#### ASSIGNED TASK
Return exactly the lines that run from the one with "tilt_deg: -4.2" to the last line of the entries below, both included, and nothing else.

#### RECORDS SHOWN
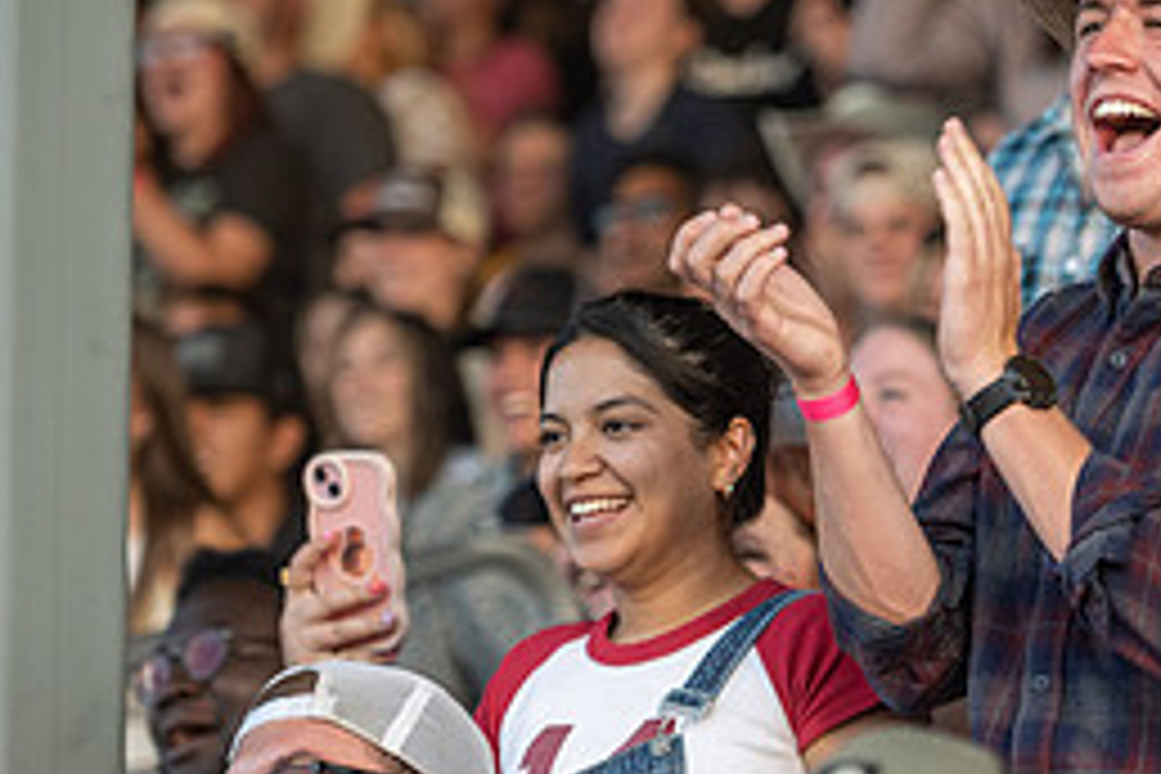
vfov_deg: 4.6
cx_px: 1167
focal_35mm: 300
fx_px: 9674
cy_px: 261
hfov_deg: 6.8
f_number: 2.8
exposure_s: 1/800
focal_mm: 120
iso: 320
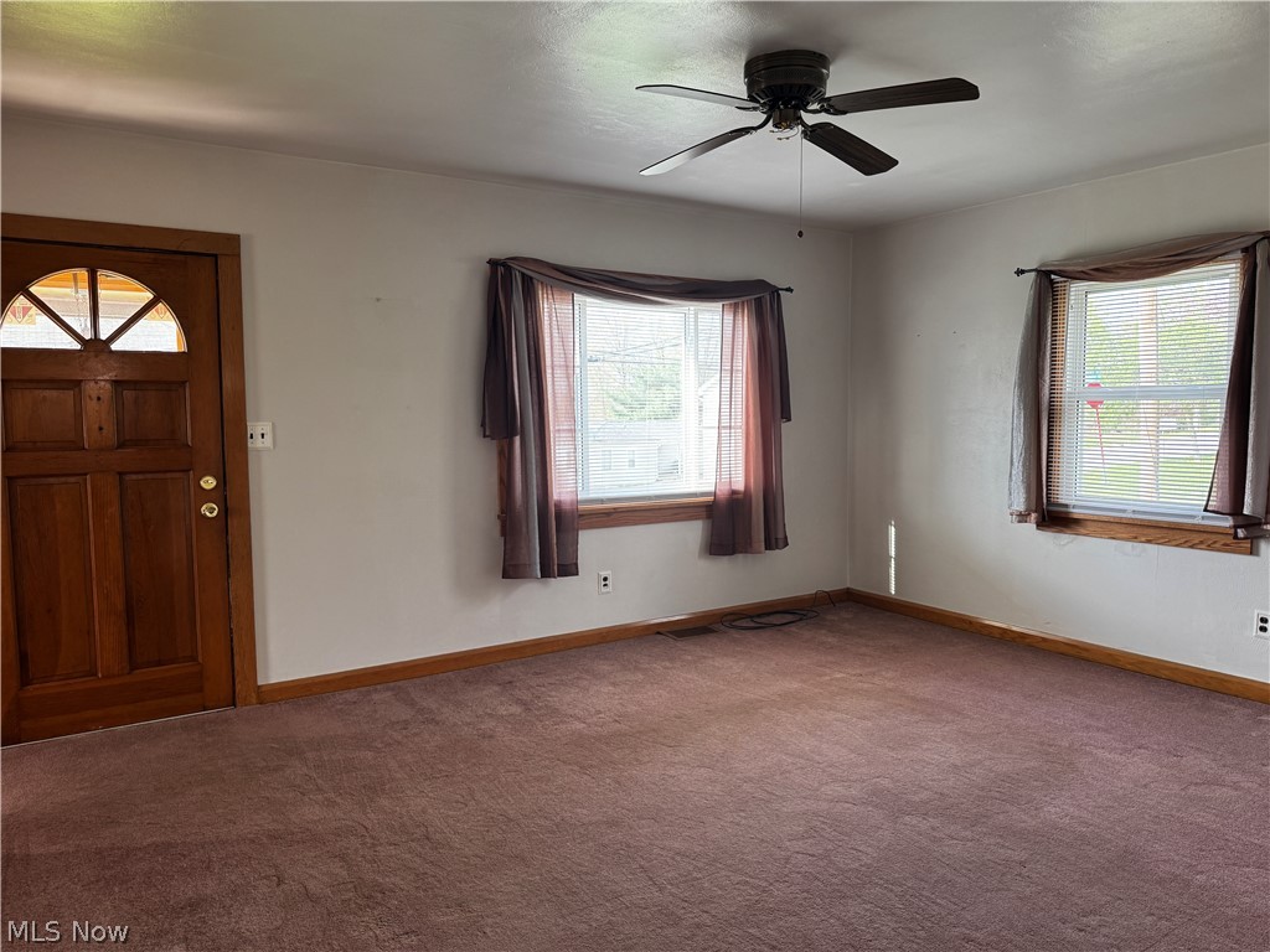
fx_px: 881
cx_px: 635
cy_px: 476
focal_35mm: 24
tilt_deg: -4.2
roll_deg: +0.6
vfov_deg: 56.8
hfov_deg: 71.6
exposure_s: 1/120
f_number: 1.78
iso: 125
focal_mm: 6.76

#### WRITTEN RESPONSE
tilt_deg: -4.2
roll_deg: +0.6
vfov_deg: 56.8
hfov_deg: 71.6
exposure_s: 1/120
f_number: 1.78
iso: 125
focal_mm: 6.76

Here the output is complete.